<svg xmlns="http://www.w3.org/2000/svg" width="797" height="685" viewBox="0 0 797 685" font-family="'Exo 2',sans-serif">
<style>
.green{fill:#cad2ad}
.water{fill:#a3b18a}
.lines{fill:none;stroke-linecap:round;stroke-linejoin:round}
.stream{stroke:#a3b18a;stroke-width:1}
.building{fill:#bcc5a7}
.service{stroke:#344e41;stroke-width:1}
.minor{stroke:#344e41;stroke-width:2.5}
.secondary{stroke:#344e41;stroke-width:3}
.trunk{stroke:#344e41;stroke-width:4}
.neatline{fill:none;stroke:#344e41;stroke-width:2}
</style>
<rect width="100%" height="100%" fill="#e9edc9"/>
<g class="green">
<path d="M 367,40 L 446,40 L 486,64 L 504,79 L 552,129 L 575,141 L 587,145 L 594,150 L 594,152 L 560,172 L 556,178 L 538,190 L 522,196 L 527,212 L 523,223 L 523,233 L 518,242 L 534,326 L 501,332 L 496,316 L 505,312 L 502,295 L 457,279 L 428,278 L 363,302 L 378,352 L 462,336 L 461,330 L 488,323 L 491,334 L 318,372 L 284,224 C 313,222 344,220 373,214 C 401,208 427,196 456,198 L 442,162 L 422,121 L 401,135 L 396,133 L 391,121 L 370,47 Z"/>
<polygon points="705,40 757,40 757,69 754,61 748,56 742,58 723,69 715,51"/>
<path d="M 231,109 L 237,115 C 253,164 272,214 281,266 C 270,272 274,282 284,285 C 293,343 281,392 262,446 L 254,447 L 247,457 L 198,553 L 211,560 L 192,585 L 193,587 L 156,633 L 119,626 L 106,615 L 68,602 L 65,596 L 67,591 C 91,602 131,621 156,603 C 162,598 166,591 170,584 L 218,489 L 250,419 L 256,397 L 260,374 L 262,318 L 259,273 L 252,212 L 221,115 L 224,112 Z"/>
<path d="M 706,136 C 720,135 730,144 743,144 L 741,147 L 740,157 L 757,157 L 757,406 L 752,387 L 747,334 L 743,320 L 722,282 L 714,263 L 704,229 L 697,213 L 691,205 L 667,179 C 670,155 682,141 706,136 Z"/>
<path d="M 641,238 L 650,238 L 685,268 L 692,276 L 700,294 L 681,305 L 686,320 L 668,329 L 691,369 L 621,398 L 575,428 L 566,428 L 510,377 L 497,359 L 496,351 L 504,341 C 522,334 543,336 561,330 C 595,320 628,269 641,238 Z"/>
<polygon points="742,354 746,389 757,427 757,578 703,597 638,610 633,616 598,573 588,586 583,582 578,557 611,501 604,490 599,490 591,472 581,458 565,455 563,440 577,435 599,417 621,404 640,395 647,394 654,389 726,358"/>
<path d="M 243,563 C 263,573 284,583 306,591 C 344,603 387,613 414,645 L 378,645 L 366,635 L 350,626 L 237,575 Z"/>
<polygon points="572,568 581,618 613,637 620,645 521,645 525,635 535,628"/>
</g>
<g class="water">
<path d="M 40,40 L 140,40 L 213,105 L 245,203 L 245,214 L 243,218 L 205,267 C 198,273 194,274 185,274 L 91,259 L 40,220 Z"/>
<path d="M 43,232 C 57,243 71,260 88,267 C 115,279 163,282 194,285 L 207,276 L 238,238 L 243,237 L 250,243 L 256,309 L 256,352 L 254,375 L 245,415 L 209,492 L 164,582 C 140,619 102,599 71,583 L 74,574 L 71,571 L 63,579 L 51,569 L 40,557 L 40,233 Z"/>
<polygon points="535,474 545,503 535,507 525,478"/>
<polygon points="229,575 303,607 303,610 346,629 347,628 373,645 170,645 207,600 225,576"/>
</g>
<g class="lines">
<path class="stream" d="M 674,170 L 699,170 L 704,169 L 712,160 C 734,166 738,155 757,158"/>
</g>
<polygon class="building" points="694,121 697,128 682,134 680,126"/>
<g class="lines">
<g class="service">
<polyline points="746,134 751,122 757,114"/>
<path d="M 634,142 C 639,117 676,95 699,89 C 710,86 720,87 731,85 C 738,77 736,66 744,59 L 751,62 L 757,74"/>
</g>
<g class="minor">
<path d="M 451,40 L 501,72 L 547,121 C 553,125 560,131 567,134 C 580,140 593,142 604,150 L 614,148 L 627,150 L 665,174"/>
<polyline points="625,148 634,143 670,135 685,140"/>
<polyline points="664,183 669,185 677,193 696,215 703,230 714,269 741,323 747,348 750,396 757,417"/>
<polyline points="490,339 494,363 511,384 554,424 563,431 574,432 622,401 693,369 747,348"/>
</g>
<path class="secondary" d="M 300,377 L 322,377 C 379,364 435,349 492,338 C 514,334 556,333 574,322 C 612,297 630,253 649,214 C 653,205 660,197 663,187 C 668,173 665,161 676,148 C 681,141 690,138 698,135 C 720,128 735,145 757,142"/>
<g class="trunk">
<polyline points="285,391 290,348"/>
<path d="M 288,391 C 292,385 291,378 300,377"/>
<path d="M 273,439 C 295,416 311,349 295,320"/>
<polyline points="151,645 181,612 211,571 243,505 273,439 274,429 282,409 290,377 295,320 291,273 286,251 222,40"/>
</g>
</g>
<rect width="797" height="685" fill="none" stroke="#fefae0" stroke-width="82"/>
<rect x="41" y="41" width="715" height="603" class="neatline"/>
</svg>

- WORK REQUEST:
Give back every entry above, complete and exact.

- YOUR SOLUTION:
<svg xmlns="http://www.w3.org/2000/svg" width="797" height="685" viewBox="0 0 797 685" font-family="'Exo 2',sans-serif">
<style>
.green{fill:#cad2ad}
.water{fill:#a3b18a}
.lines{fill:none;stroke-linecap:round;stroke-linejoin:round}
.stream{stroke:#a3b18a;stroke-width:1}
.building{fill:#bcc5a7}
.service{stroke:#344e41;stroke-width:1}
.minor{stroke:#344e41;stroke-width:2.5}
.secondary{stroke:#344e41;stroke-width:3}
.trunk{stroke:#344e41;stroke-width:4}
.neatline{fill:none;stroke:#344e41;stroke-width:2}
</style>
<rect width="100%" height="100%" fill="#e9edc9"/>
<g class="green">
<path d="M 367,40 L 446,40 L 486,64 L 504,79 L 552,129 L 575,141 L 587,145 L 594,150 L 594,152 L 560,172 L 556,178 L 538,190 L 522,196 L 527,212 L 523,223 L 523,233 L 518,242 L 534,326 L 501,332 L 496,316 L 505,312 L 502,295 L 457,279 L 428,278 L 363,302 L 378,352 L 462,336 L 461,330 L 488,323 L 491,334 L 318,372 L 284,224 C 313,222 344,220 373,214 C 401,208 427,196 456,198 L 442,162 L 422,121 L 401,135 L 396,133 L 391,121 L 370,47 Z"/>
<polygon points="705,40 757,40 757,69 754,61 748,56 742,58 723,69 715,51"/>
<path d="M 231,109 L 237,115 C 253,164 272,214 281,266 C 270,272 274,282 284,285 C 293,343 281,392 262,446 L 254,447 L 247,457 L 198,553 L 211,560 L 192,585 L 193,587 L 156,633 L 119,626 L 106,615 L 68,602 L 65,596 L 67,591 C 91,602 131,621 156,603 C 162,598 166,591 170,584 L 218,489 L 250,419 L 256,397 L 260,374 L 262,318 L 259,273 L 252,212 L 221,115 L 224,112 Z"/>
<path d="M 706,136 C 720,135 730,144 743,144 L 741,147 L 740,157 L 757,157 L 757,406 L 752,387 L 747,334 L 743,320 L 722,282 L 714,263 L 704,229 L 697,213 L 691,205 L 667,179 C 670,155 682,141 706,136 Z"/>
<path d="M 641,238 L 650,238 L 685,268 L 692,276 L 700,294 L 681,305 L 686,320 L 668,329 L 691,369 L 621,398 L 575,428 L 566,428 L 510,377 L 497,359 L 496,351 L 504,341 C 522,334 543,336 561,330 C 595,320 628,269 641,238 Z"/>
<polygon points="742,354 746,389 757,427 757,578 703,597 638,610 633,616 598,573 588,586 583,582 578,557 611,501 604,490 599,490 591,472 581,458 565,455 563,440 577,435 599,417 621,404 640,395 647,394 654,389 726,358"/>
<path d="M 243,563 C 263,573 284,583 306,591 C 344,603 387,613 414,645 L 378,645 L 366,635 L 350,626 L 237,575 Z"/>
<polygon points="572,568 581,618 613,637 620,645 521,645 525,635 535,628"/>
</g>
<g class="water">
<path d="M 40,40 L 140,40 L 213,105 L 245,203 L 245,214 L 243,218 L 205,267 C 198,273 194,274 185,274 L 91,259 L 40,220 Z"/>
<path d="M 43,232 C 57,243 71,260 88,267 C 115,279 163,282 194,285 L 207,276 L 238,238 L 243,237 L 250,243 L 256,309 L 256,352 L 254,375 L 245,415 L 209,492 L 164,582 C 140,619 102,599 71,583 L 74,574 L 71,571 L 63,579 L 51,569 L 40,557 L 40,233 Z"/>
<polygon points="535,474 545,503 535,507 525,478"/>
<polygon points="229,575 303,607 303,610 346,629 347,628 373,645 170,645 207,600 225,576"/>
</g>
<g class="lines">
<path class="stream" d="M 674,170 L 699,170 L 704,169 L 712,160 C 734,166 738,155 757,158"/>
</g>
<polygon class="building" points="694,121 697,128 682,134 680,126"/>
<g class="lines">
<g class="service">
<polyline points="746,134 751,122 757,114"/>
<path d="M 634,142 C 639,117 676,95 699,89 C 710,86 720,87 731,85 C 738,77 736,66 744,59 L 751,62 L 757,74"/>
</g>
<g class="minor">
<path d="M 451,40 L 501,72 L 547,121 C 553,125 560,131 567,134 C 580,140 593,142 604,150 L 614,148 L 627,150 L 665,174"/>
<polyline points="625,148 634,143 670,135 685,140"/>
<polyline points="664,183 669,185 677,193 696,215 703,230 714,269 741,323 747,348 750,396 757,417"/>
<polyline points="490,339 494,363 511,384 554,424 563,431 574,432 622,401 693,369 747,348"/>
</g>
<path class="secondary" d="M 300,377 L 322,377 C 379,364 435,349 492,338 C 514,334 556,333 574,322 C 612,297 630,253 649,214 C 653,205 660,197 663,187 C 668,173 665,161 676,148 C 681,141 690,138 698,135 C 720,128 735,145 757,142"/>
<g class="trunk">
<polyline points="285,391 290,348"/>
<path d="M 288,391 C 292,385 291,378 300,377"/>
<path d="M 273,439 C 295,416 311,349 295,320"/>
<polyline points="151,645 181,612 211,571 243,505 273,439 274,429 282,409 290,377 295,320 291,273 286,251 222,40"/>
</g>
</g>
<rect width="797" height="685" fill="none" stroke="#fefae0" stroke-width="82"/>
<rect x="41" y="41" width="715" height="603" class="neatline"/>
</svg>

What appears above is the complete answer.